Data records
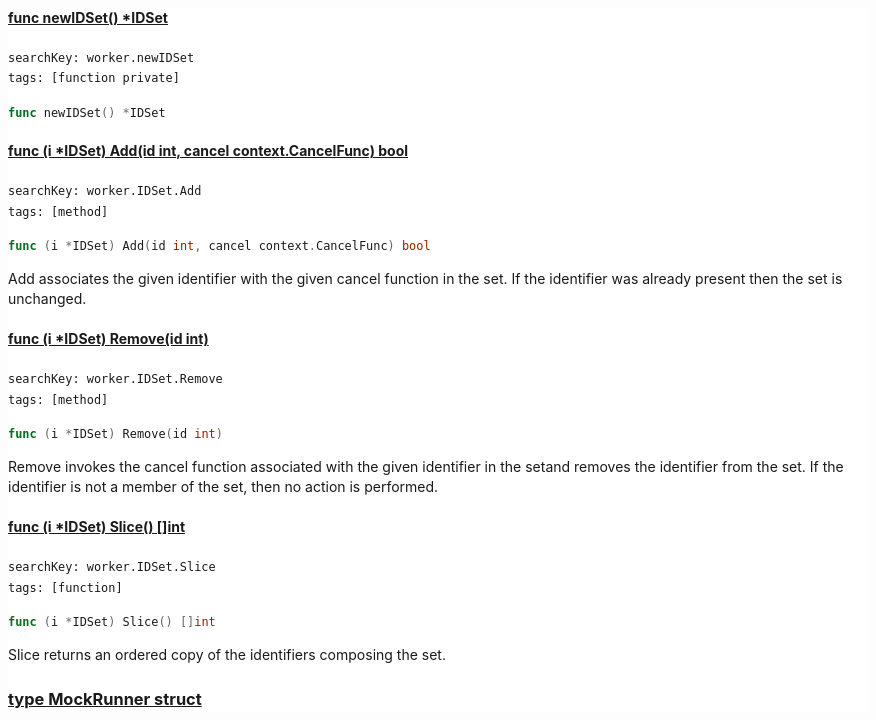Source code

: #### <a id="newIDSet" href="#newIDSet">func newIDSet() *IDSet</a>

```
searchKey: worker.newIDSet
tags: [function private]
```

```Go
func newIDSet() *IDSet
```

#### <a id="IDSet.Add" href="#IDSet.Add">func (i *IDSet) Add(id int, cancel context.CancelFunc) bool</a>

```
searchKey: worker.IDSet.Add
tags: [method]
```

```Go
func (i *IDSet) Add(id int, cancel context.CancelFunc) bool
```

Add associates the given identifier with the given cancel function in the set. If the identifier was already present then the set is unchanged. 

#### <a id="IDSet.Remove" href="#IDSet.Remove">func (i *IDSet) Remove(id int)</a>

```
searchKey: worker.IDSet.Remove
tags: [method]
```

```Go
func (i *IDSet) Remove(id int)
```

Remove invokes the cancel function associated with the given identifier in the setand removes the identifier from the set. If the identifier is not a member of the set, then no action is performed. 

#### <a id="IDSet.Slice" href="#IDSet.Slice">func (i *IDSet) Slice() []int</a>

```
searchKey: worker.IDSet.Slice
tags: [function]
```

```Go
func (i *IDSet) Slice() []int
```

Slice returns an ordered copy of the identifiers composing the set. 

### <a id="MockRunner" href="#MockRunner">type MockRunner struct</a>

- [Action item]: What number of lines in the records contain the word "context"? Answer with that number alone.

- [Exercise solution]: 2